■ **Task objective**:
Restate the listing below word for word. No picture belongs in the result.

■ **Data shown**:
"""

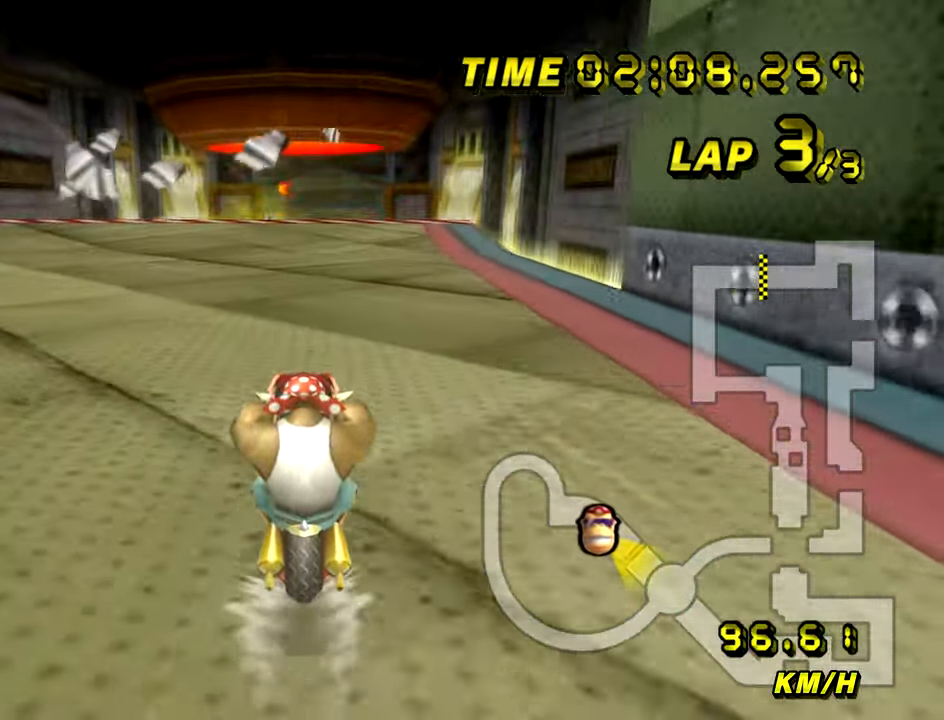
{"dt_ms": 500, "buttons": ["A"], "left_stick": "down", "events": [[283, "left_stick", "down"]]}
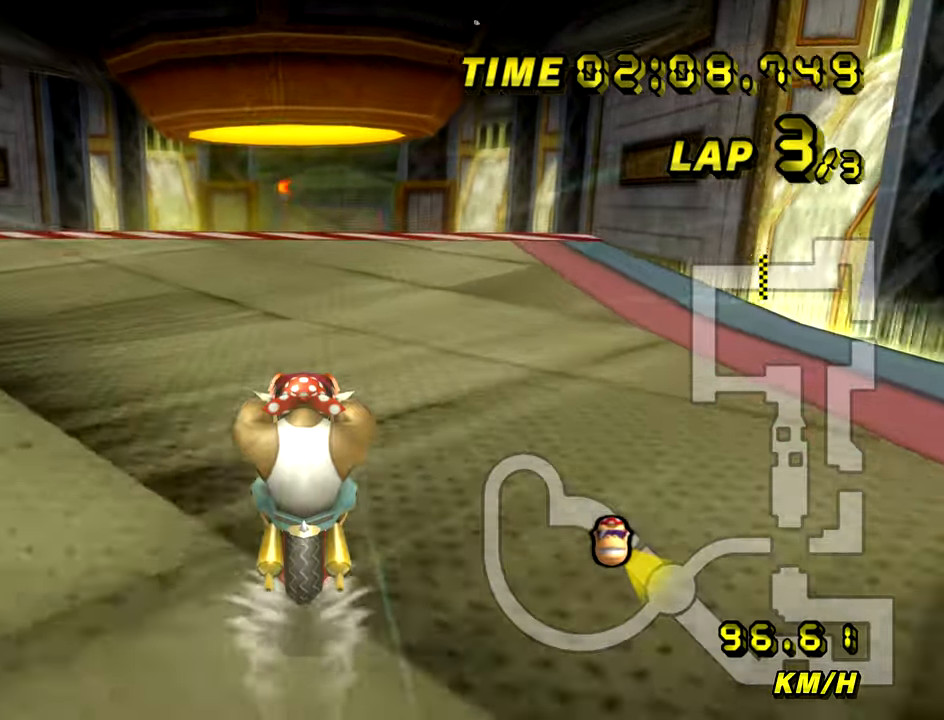
{"dt_ms": 501, "buttons": ["A"], "left_stick": "down", "events": []}
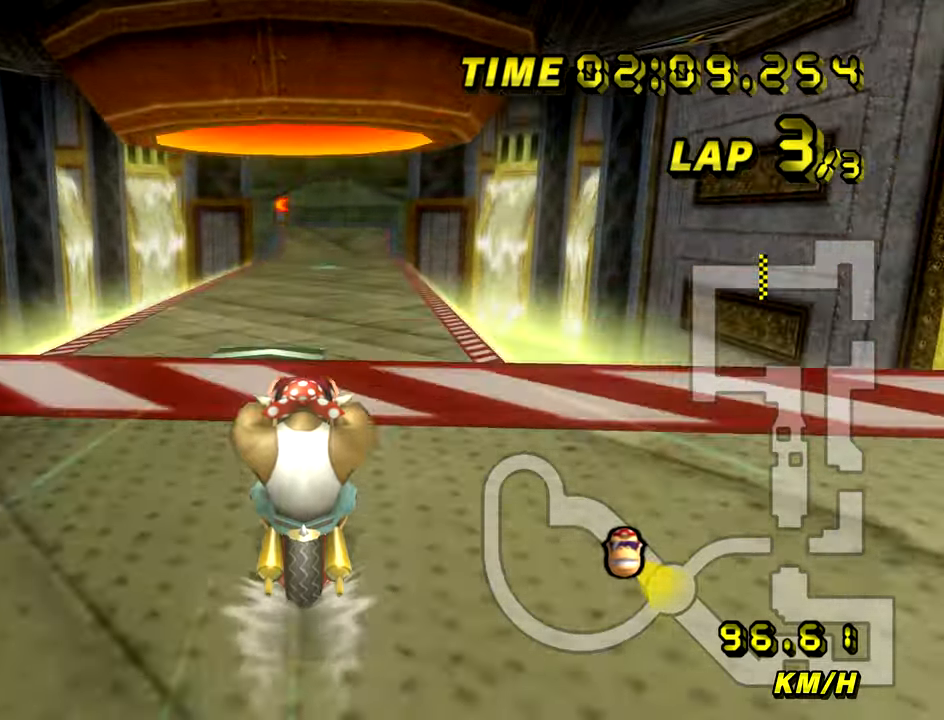
{"dt_ms": 500, "buttons": ["A"], "left_stick": "down", "events": [[83, "R1", "down"], [166, "R1", "up"]]}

"""

■ **Output for this exercise**:
{"dt_ms": 500, "buttons": ["A"], "left_stick": "down", "events": [[283, "left_stick", "down"]]}
{"dt_ms": 501, "buttons": ["A"], "left_stick": "down", "events": []}
{"dt_ms": 500, "buttons": ["A"], "left_stick": "down", "events": [[83, "R1", "down"], [166, "R1", "up"]]}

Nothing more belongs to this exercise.